Dois anos depois, e aproveitando o êxito de Casablanca, a Warner produz Passagem para Marselha e encarrega Curtiz de dirigir este filme, claramente de propaganda antinazi, pela abordagem da acção da resistência francesa. Mais uma vez o trabalho de Curtiz é de uma segurança notável, com destaque para as cenas da Ilha do Diabo. Os actores são os mesmos: Peter Lorre, Claude Rains e Bogart, claro. Michael Curtiz foi dos cineastas que mais vezes dirigiu Bogart: além destes, actua em Veneno de Cobra, Duas Causas, Anjos de Cara Negra e O Mais Forte. Mais uma vez a dimensão romântica das personagens de Bogart vem ao de cima. Rick e Matrac, sob uma capa de individualismo, acabam por revelar o seu altruísmo. Neste Passagem para Marselha perde Ingrid Bergman, substituída pela francesa Michele Morgan. Dos actores de Curtiz temos obrigatoriamente que lembrar Errol Flynn que, com o seu protagonismo conferiu a imortalidade a alguns dos heróis mais emblemáticos da história do cinema, de Robin dos Bosques e Capitão Blood, a Geoffrey Thorpe de O Gavião dos Mares, bem como Olivia de Havilland, o lado romântico das aventuras de capa e espada encimadas por Flynn. E outros, muitos outros, que passaram pelos filmes de Curtiz.
O último grande filme do realizador para a Warner foi The Breaking Point, uma adaptação de To Have and Have Not de Ernest Hemingway, muito mais fiel ao texto que a versão de Hawks. Aqui, à precisão da realização, Curtiz alia a atmosfera melancólica do escritor, misturada com algum lirismo, principalmente nas cenas de amor.
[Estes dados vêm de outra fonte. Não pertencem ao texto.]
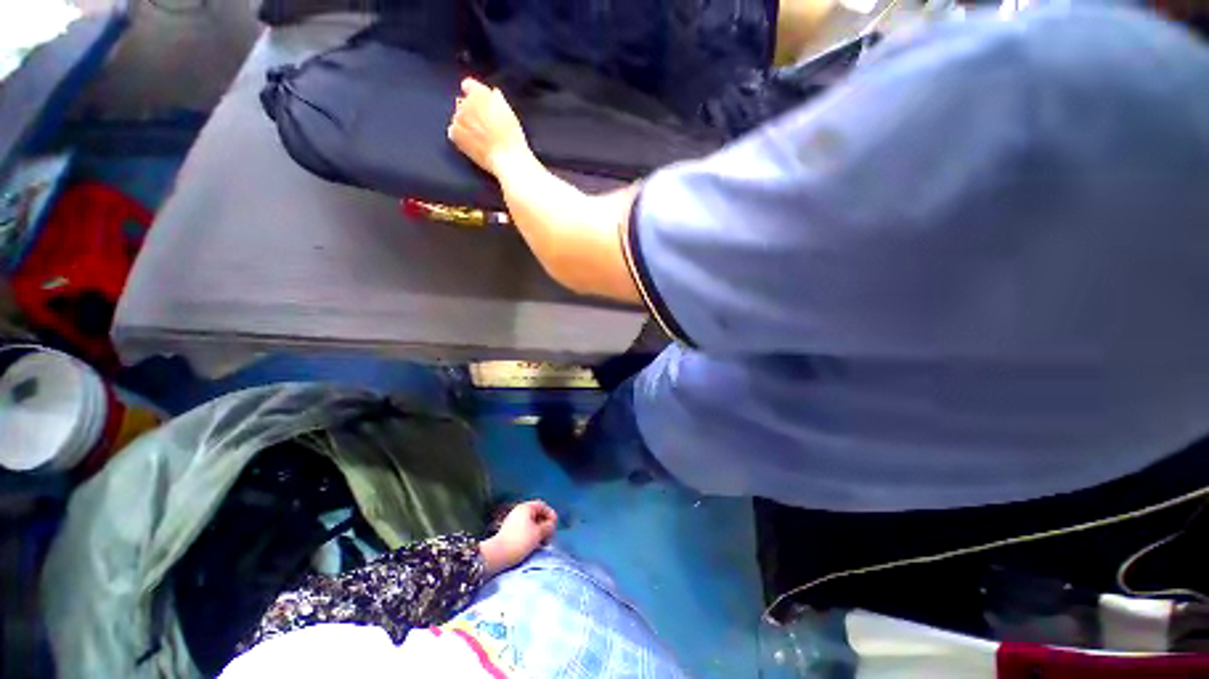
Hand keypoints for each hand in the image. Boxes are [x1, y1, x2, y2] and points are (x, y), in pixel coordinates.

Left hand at [448, 78, 532, 175]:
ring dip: (465, 126)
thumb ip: (497, 101)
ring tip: (480, 139)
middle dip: (470, 113)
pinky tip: (472, 145)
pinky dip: (460, 137)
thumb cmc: (512, 138)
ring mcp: (459, 118)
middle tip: (484, 128)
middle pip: (463, 104)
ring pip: (458, 118)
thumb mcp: (509, 114)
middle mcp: (466, 102)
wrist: (507, 158)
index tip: (479, 105)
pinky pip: (453, 132)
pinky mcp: (455, 133)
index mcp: (480, 94)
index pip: (468, 85)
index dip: (473, 95)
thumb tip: (493, 94)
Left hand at [480, 500, 557, 574]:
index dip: (551, 515)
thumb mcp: (538, 533)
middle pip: (537, 513)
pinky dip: (531, 534)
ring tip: (542, 542)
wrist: (497, 554)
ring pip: (531, 522)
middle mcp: (519, 510)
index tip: (554, 527)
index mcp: (526, 507)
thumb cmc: (520, 541)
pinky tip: (533, 544)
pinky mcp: (509, 531)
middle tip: (549, 536)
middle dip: (545, 524)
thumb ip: (548, 526)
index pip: (543, 506)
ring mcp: (513, 520)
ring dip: (538, 531)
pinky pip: (524, 528)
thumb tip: (551, 524)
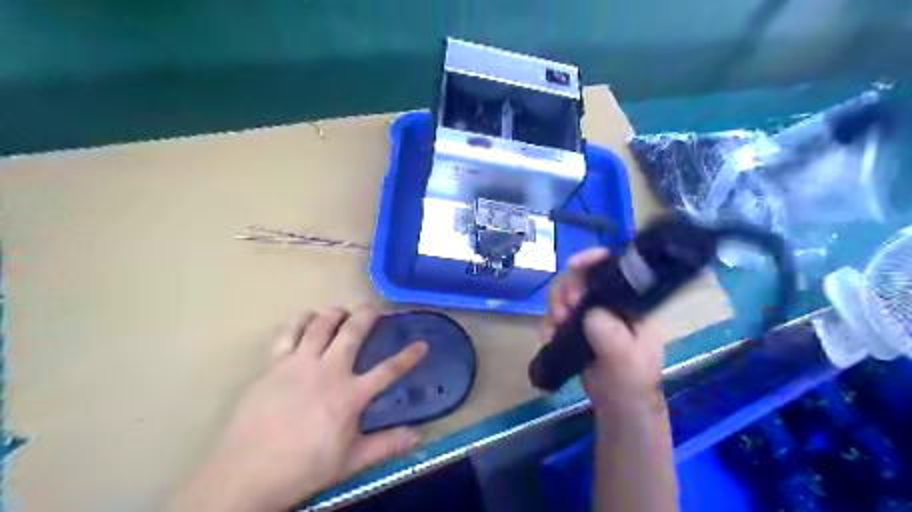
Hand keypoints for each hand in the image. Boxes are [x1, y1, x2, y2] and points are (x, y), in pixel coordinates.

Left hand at [173, 306, 427, 509]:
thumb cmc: (304, 468)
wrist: (247, 473)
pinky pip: (287, 333)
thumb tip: (417, 436)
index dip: (408, 357)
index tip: (422, 344)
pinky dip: (299, 320)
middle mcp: (328, 371)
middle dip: (366, 315)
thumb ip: (385, 445)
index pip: (388, 371)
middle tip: (372, 308)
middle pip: (352, 333)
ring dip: (334, 313)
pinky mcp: (274, 364)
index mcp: (350, 395)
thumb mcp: (350, 461)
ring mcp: (299, 364)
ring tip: (341, 311)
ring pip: (320, 325)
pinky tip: (305, 318)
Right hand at [543, 248, 667, 411]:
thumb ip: (611, 336)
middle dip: (566, 289)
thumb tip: (589, 314)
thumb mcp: (627, 360)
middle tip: (564, 311)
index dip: (593, 259)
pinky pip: (554, 316)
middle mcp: (608, 303)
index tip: (573, 265)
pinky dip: (548, 323)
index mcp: (629, 302)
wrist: (617, 407)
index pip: (613, 268)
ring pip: (563, 295)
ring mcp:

Realizador dos jogos de sombra e luz, não se deu bem com a cor, a partir dos anos cinquenta de uso quase obrigatório. Era este agora o gosto popular que até então o realizador sempre respeitara e que fizera dele o produto privilegiado da Warner, também porque sempre soube rodear-se de excelentes decoradores e fotógrafos de génio que criaram o chamado estilo Warner Bros de que Curtiz tirou o melhor dos partidos. Um artesão. Muito. Mas que dizer de um cineasta que deixa uma boa dezena de obras primas? Seguramente um verdadeiro criador. Como escreveu Bénard da Costa a propósito de Casablanca, se isto não for o cinema é porque o cinema não existe!